Vu la décision de M. LE PREFET DE [Localité 1] D’OR prononçant le placement en rétention de l’intéressé ;
Vu l’ordonnance rendue le 09 juin 2025 par le juge du tribunal judiciaire de Metz ordonnant la prolongation de la rétention dans les locaux ne relevant pas de l’administration pénitentiaire et ce pour une durée maximale de 30 jours jusqu’au 08 juillet 2025 inclus ;
Vu la requête en prolongation exceptionnelle de M. LE PREFET DE [Localité 1] D’OR ;
Vu l’ordonnance rendue le 08 juillet 2025 à 10h10 par le juge du tribunal judiciaire ordonnant la prolongation exceptionnelle de la rétention dans les locaux ne relevant pas de l’administration pénitentiaire et ce pour une durée maximale de 15 jours jusqu’au 23 juillet 2025 inclus ;
Vu l’acte d’appel de l’association assfam ' groupe sos pour le compte de M. [K] [S] alias [L] [N] interjeté par courriel le 08 juillet 2025 à 15h20, contre l’ordonnance ayant statué sur la prolongation de la mesure de rétention administrative ;
Vu l’avis adressé à Monsieur le procureur général de la date et l’heure de l’audience ;
A l’audience publique de ce jour, à 14 H 30, en visioconference se sont présentés :
— M. [K] [S] alias [L] [N], appelant, assisté de Me Anne BICHAIN, avocat de permanence commis d’office, présente lors du prononcé de la décision ;
— M. LE PREFET DE LA COTE D’OR, intimé, représenté par Me Rebecca ILL, avocat au barreau de Paris substituant la selarl centaure avocats du barreau de Paris, présente lors du prononcé de la décision;
Me Anne BICHAIN et M. [K] [S] alias [L] [N] ont présenté leurs observations ;
M. LE PREFET DE [Localité 1] D’OR, représenté par son avocat a sollicité la confirmation de l’ordonnance entreprise ;
M. [K] [S] alias [L] [N] a eu la parole en dernier.
Sur ce,
— Sur la recevabilité de l’acte d’appel
L’appel est recevable comme ayant été formé dans les formes et délai prévus par les dispositions des articles L. 743-21, R. 743-10 et R. 743-11 du Code de l’entrée et du séjour des étrangers et du droit d’asile.
— Sur la compétence de l’auteur de la requête
Dans son acte d’appel, M. [K] [S] alias [L] [N] soutient qu’il appartient au juge judiciaire de vérifier la compétence du signataire de la requête mais également qu’il est effectivement fait mention des empêchements éventuels des délégataires de signature et que si le signataire de la requête en prolongation n’est pas compétent, il appartient au juge judiciaire d’en tirer les conséquences et de prononcer sa remise en liberté.
Toutefois, l’article R 743-11 du Code de l’entrée et du séjour des étrangers et du droit d’asile, dispose que la déclaration d’appel doit être motivée à peine d’irrecevabilité.
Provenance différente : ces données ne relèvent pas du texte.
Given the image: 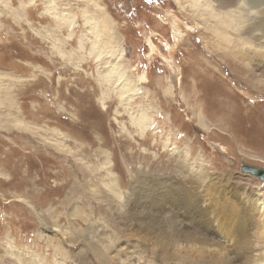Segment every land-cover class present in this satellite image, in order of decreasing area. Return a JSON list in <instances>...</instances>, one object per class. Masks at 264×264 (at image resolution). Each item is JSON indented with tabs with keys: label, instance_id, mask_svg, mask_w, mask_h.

Or le moyen soulevé selon lequel « il appartient au juge judiciaire de vérifier la compétence du signataire de la requête mais également qu’il est effectivement fait mention des empêchements éventuels des délégataires de signature », ne constitue pas une motivation d’appel au sens de l’article précité, à défaut pour l’appelant de caractériser par les éléments de l’espèce dûment circonstanciés, l’irrégularité alléguée et ce d’autant que le juge de première instance a d’ores et déjà vérifié que le signataire de la requête en prolongation de la mesure de rétention avait reçu délégation pour la présenter puisqu’il a mentionné que cette requête était datée, accompagnée de toutes les pièces utiles et était signée par [M] [C], signataire délégué par arrêté en date du 13 juin 2025 régulièrement publié. Par ailleurs, il est rappelé qu’aucune disposition légale n’oblige l’administration à justifier de l’ indisponibilité du délégant et des empêchements éventuels des délégataires.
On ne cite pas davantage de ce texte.